▶ Task item
In the records below, find the line holding "personenbezogenen Daten werden nach" and the line holding "gesetzlichen Aufbewahrungspflicht gespeichert". Set down both, with every line between them, exactly.

▶ Material provided
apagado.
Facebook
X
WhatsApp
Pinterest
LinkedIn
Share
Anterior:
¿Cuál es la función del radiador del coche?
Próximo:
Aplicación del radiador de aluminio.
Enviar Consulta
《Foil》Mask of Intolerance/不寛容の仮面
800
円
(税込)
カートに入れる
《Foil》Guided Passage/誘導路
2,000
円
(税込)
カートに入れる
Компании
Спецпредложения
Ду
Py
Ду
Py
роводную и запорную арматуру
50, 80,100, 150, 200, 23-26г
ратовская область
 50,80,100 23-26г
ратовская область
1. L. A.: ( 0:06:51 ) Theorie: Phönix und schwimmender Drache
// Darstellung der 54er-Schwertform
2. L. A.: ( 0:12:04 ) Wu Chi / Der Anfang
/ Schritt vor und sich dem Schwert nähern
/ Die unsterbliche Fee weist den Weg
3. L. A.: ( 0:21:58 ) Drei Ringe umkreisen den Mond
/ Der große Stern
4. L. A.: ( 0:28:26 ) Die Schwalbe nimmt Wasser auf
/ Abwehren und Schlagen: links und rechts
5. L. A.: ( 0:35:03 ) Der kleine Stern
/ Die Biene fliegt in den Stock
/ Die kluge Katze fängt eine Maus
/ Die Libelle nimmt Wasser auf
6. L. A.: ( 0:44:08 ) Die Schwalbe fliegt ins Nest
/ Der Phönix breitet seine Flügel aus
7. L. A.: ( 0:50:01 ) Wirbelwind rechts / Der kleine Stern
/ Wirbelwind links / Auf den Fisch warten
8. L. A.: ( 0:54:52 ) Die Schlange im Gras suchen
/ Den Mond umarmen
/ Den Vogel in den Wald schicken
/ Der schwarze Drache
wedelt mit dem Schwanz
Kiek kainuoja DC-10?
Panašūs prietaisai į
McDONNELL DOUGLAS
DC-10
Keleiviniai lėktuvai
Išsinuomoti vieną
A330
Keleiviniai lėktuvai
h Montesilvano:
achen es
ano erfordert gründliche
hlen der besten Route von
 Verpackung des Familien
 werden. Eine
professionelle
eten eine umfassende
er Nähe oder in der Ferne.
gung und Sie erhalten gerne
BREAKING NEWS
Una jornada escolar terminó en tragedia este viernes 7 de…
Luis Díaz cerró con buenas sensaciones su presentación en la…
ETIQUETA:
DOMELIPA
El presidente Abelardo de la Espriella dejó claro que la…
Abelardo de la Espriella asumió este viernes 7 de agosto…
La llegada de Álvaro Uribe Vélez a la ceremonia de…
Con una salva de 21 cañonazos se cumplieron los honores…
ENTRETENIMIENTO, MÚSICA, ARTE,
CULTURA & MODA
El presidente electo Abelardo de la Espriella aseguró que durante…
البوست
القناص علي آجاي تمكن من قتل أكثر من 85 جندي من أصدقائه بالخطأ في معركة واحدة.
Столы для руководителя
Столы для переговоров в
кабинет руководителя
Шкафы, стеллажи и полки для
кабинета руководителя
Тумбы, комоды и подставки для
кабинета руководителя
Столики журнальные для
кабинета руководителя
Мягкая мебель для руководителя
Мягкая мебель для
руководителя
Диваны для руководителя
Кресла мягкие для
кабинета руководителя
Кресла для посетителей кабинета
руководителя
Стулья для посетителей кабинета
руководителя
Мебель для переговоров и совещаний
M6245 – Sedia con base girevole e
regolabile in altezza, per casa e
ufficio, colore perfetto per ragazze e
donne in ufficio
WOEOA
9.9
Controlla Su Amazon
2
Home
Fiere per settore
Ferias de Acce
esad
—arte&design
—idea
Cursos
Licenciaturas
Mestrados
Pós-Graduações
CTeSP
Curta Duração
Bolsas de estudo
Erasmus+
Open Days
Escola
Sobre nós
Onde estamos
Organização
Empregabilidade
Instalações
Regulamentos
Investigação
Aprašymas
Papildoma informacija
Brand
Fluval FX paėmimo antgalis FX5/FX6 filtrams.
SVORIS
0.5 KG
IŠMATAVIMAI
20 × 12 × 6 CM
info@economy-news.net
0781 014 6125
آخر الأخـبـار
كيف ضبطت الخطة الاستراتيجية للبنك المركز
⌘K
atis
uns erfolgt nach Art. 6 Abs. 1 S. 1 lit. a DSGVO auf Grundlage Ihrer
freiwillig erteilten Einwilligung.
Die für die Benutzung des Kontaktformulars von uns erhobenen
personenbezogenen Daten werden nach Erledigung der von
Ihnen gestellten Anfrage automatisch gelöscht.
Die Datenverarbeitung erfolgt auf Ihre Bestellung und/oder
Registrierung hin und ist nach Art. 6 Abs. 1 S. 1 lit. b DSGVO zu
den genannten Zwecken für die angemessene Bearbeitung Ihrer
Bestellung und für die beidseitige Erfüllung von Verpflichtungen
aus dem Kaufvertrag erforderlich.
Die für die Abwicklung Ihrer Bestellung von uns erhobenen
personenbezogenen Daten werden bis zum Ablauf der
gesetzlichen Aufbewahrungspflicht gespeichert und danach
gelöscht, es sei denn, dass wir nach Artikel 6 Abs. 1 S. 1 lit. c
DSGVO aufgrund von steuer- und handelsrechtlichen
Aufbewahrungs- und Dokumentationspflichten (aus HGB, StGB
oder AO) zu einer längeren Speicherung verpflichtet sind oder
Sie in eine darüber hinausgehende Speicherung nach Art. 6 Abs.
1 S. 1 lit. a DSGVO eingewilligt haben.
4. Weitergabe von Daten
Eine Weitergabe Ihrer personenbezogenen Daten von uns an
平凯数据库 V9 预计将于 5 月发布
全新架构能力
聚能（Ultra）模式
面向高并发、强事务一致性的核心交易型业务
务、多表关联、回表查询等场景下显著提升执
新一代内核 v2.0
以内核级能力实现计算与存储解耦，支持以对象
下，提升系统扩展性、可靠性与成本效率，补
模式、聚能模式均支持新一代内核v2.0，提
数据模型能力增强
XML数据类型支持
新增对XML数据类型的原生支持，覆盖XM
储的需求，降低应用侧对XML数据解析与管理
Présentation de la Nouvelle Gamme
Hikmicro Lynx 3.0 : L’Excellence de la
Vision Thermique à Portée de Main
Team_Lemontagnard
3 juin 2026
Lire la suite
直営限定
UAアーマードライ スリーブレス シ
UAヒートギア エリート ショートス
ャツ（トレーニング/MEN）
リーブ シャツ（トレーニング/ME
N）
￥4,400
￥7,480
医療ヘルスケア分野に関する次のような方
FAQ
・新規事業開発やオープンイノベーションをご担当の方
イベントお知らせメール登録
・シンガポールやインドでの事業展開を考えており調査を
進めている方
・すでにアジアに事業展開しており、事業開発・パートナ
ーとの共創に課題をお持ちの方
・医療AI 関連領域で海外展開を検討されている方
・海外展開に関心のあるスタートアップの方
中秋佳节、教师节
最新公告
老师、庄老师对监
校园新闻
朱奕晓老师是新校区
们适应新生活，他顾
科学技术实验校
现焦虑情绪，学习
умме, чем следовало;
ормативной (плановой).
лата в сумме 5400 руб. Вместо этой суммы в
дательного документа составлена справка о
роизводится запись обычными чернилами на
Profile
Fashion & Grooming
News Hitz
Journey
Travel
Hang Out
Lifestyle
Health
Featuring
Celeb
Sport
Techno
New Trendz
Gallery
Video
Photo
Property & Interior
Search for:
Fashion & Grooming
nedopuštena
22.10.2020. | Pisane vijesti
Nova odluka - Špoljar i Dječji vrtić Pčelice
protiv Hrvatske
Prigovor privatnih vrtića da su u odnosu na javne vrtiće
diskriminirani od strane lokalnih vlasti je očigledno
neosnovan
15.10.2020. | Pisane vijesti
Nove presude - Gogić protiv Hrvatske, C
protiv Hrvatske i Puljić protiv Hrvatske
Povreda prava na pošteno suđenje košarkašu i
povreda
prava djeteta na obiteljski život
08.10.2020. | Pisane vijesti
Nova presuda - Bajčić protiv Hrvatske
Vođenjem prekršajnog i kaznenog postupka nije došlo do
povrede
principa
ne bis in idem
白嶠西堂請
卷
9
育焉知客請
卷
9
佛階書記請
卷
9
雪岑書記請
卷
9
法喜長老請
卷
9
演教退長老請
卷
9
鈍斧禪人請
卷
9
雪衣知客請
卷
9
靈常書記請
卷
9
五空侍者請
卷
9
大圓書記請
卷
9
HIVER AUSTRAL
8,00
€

▶ Expected answer
personenbezogenen Daten werden nach Erledigung der von
Ihnen gestellten Anfrage automatisch gelöscht.
Die Datenverarbeitung erfolgt auf Ihre Bestellung und/oder
Registrierung hin und ist nach Art. 6 Abs. 1 S. 1 lit. b DSGVO zu
den genannten Zwecken für die angemessene Bearbeitung Ihrer
Bestellung und für die beidseitige Erfüllung von Verpflichtungen
aus dem Kaufvertrag erforderlich.
Die für die Abwicklung Ihrer Bestellung von uns erhobenen
personenbezogenen Daten werden bis zum Ablauf der
gesetzlichen Aufbewahrungspflicht gespeichert und danach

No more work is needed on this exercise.